CNF1 is a toxin that catalyzes the permanent activation of host RhoA, Rac1 and Cdc42 small GTPases by selective deamidation of a glutamine residue into a glutamic acid. This 1 dalton post-translational modification can be viewed as a “somatic missense-mutation” that promotes a permanent activation of Rho GTPases. Deamidation reaction is shared by a large number of bacterial effectors targeting different cellular proteins. Moreover, the spontaneous deamidation reaction of glutamine and asparagine residues of proteins is considered an intrinsic molecular clock of protein aging. Interestingly, we showed that eukaryotes have evolved a selective system that protects cells from the over-activation of Rho GTPases and notably in response to CNF1 action.
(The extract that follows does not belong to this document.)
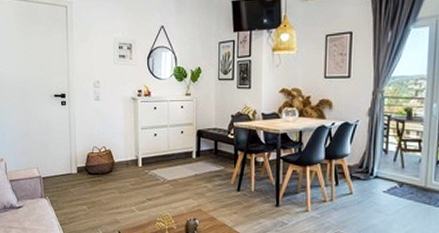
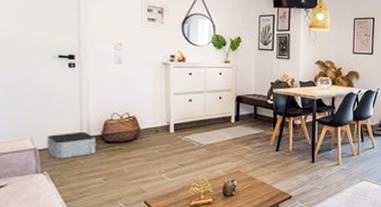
storage bin: none [48,163,82,187] -> present [47,131,97,159]

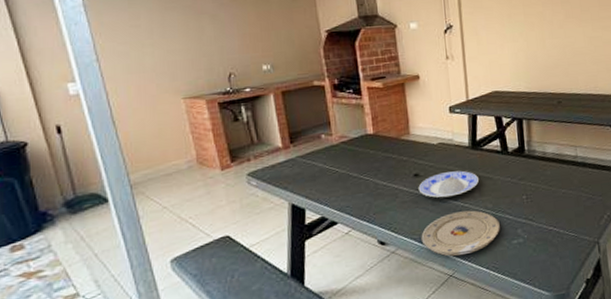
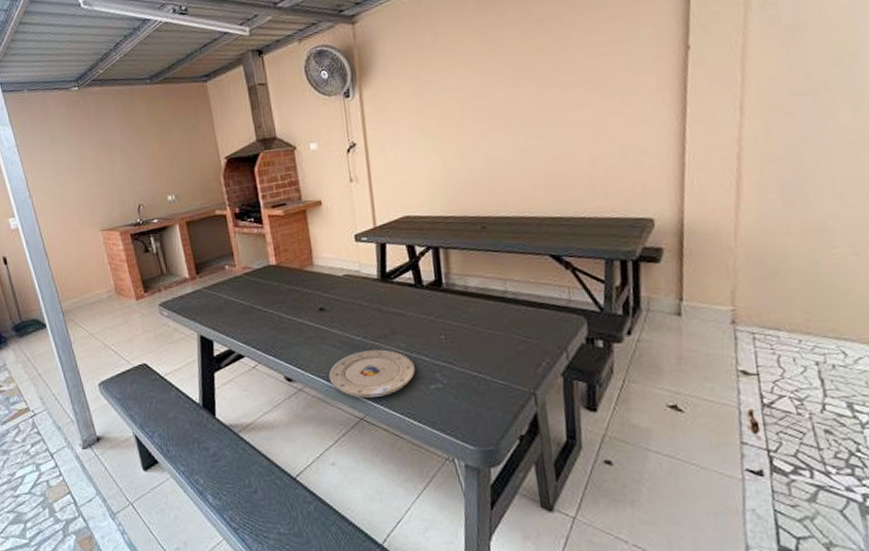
plate: present [418,170,479,198] -> none [324,305,390,335]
This involves the targeting of activated Rho proteins to the ubiquitin-mediated proteasomal degradative system, as a function of their strength of activation. Study of CNF1 has been instrumental in deciphering the E3 ligase responsible for the ubiquitination of Rac1, namely the HACE1 tumor suppressor. Our objective is to combine signaling approaches, cellular microbiology and animal models to study the impact of dysbiosis and Rho GTPases unbalance on host cell proliferation, migration and tissue integrity, processes that play instrumental roles in oncogenic transformation.

In this context we participate to the collaborative project ONCOMIX, involving University Hospital oncologists and teams at the Pasteur Institute, that offers a network of expertise to address at the molecular level possible links between digestive flora and colon cancer. This should offer new possibilities to develop personalized approaches to prevent, diagnose and predict therapeutic response of colorectal cancer.